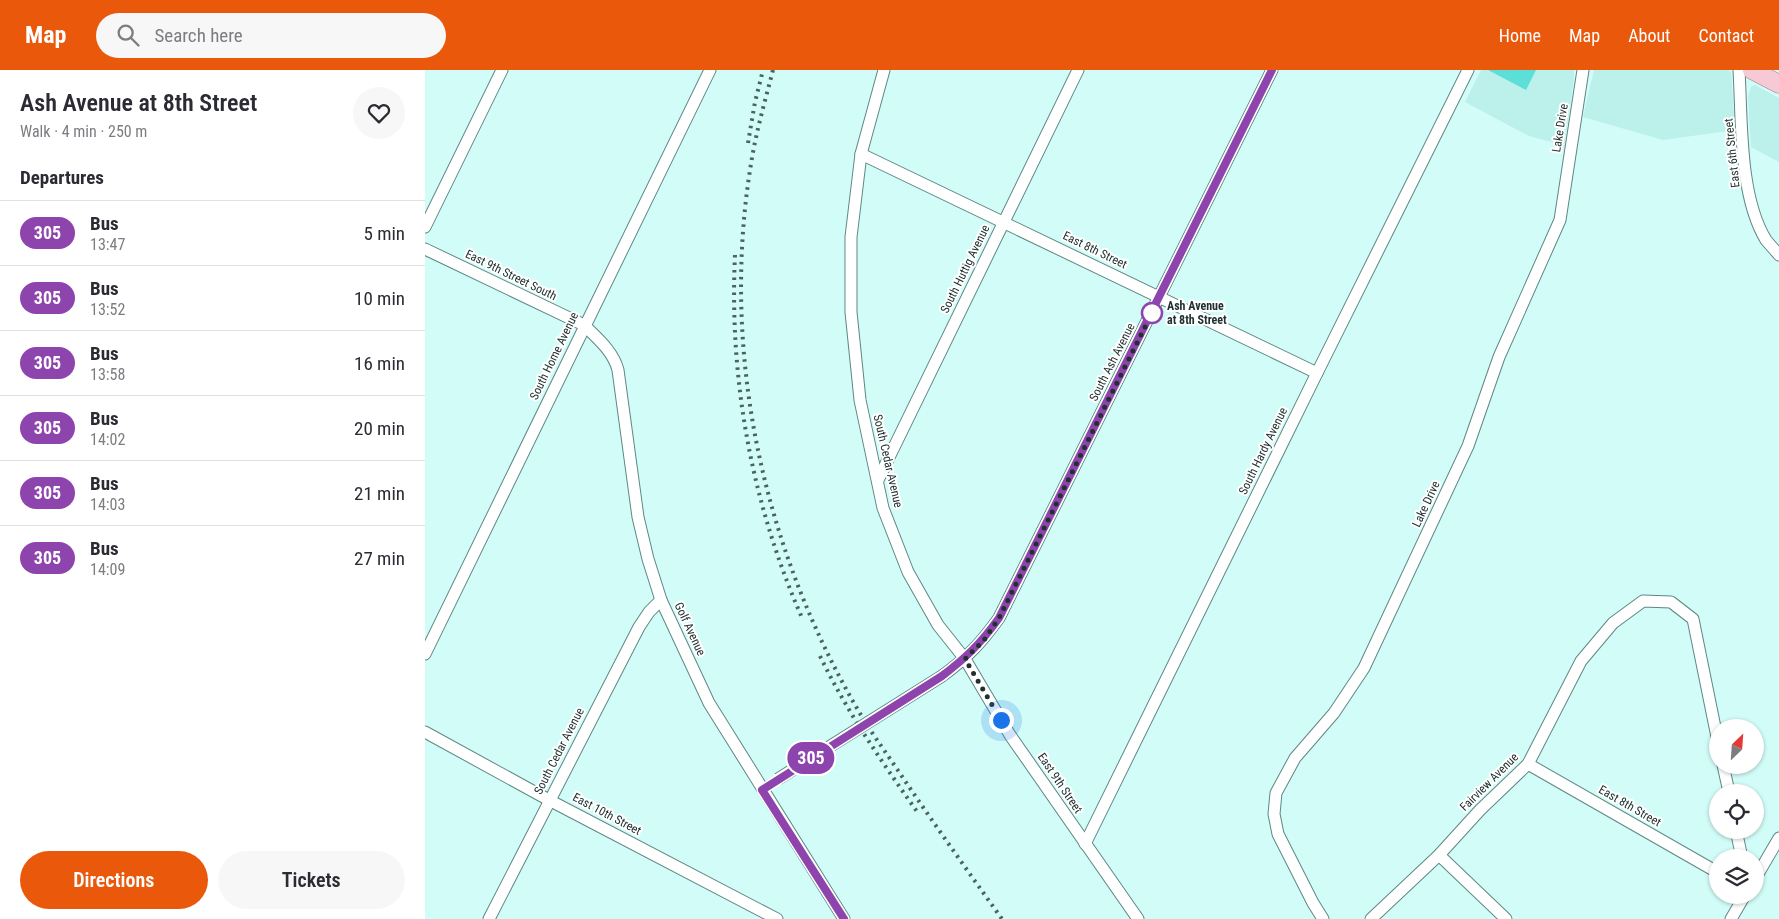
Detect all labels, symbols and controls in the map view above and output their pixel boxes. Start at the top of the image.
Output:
search box [96,13,446,58]
text: Map [25,21,66,49]
icon: search [114,21,142,49]
text: Search here [154,24,243,47]
text: Home [1499,25,1541,46]
text: Map [1569,25,1600,46]
text: About [1628,25,1670,46]
text: Contact [1698,25,1754,46]
button: heart [353,87,405,139]
text: Ash Avenue at 8th Street [20,89,257,117]
street label: Lake Drive [1549,102,1571,153]
street label: East 6th Street [1721,117,1743,188]
text: Walk · 4 min · 250 m [20,122,147,141]
text: Departures [20,166,104,189]
text: Bus [90,212,119,235]
text: 305 [34,222,61,243]
text: 5 min [363,222,405,245]
street label: South Huttig Avenue [938,222,993,315]
street label: East 8th Street [1061,228,1130,272]
text: 13:47 [90,235,125,254]
street label: East 9th Street South [463,247,559,303]
text: Bus [90,277,119,300]
text: 305 [34,287,61,308]
text: 10 min [354,287,405,310]
place label: Ash Avenue at 8th Street [1167,299,1227,327]
text: 13:52 [90,300,125,319]
marker: Ash Avenue at 8th Street [1141,302,1163,324]
street label: South Home Avenue [527,310,581,402]
street label: South Ash Avenue [1086,320,1138,403]
text: Bus [90,342,119,365]
text: 305 [34,352,61,373]
text: 16 min [354,352,405,375]
text: 13:58 [90,365,125,384]
street label: South Hardy Avenue [1236,405,1290,497]
text: Bus [90,407,119,430]
street label: South Cedar Avenue [870,413,906,509]
text: 305 [34,417,61,438]
text: 20 min [354,417,405,440]
text: 14:02 [90,430,125,449]
text: Bus [90,472,119,495]
street label: Lake Drive [1409,478,1443,529]
text: 305 [34,482,61,503]
text: 21 min [354,482,405,505]
text: 14:03 [90,495,125,514]
text: Bus [90,537,119,560]
text: 305 [34,547,61,568]
text: 27 min [354,547,405,570]
text: 14:09 [90,560,125,579]
street label: Golf Avenue [672,600,709,658]
street label: South Cedar Avenue [531,705,587,797]
your location [989,708,1014,733]
north arrow [1709,719,1764,774]
map controls [1709,719,1764,904]
line badge: 305 [782,742,840,774]
text: 305 [797,747,825,768]
street label: East 9th Street [1035,750,1086,816]
street label: Fairview Avenue [1457,750,1521,814]
street label: East 8th Street [1596,783,1664,830]
button: locate [1709,784,1764,839]
street label: East 10th Street [570,790,644,838]
button: layers [1709,849,1764,904]
button: Directions [20,851,208,909]
button: Tickets [218,851,405,909]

● Your instructions: Find and copy each line of the data where "Lake" is present.

● Your solution:
street label: Lake Drive [1549,102,1571,153]
street label: Lake Drive [1409,478,1443,529]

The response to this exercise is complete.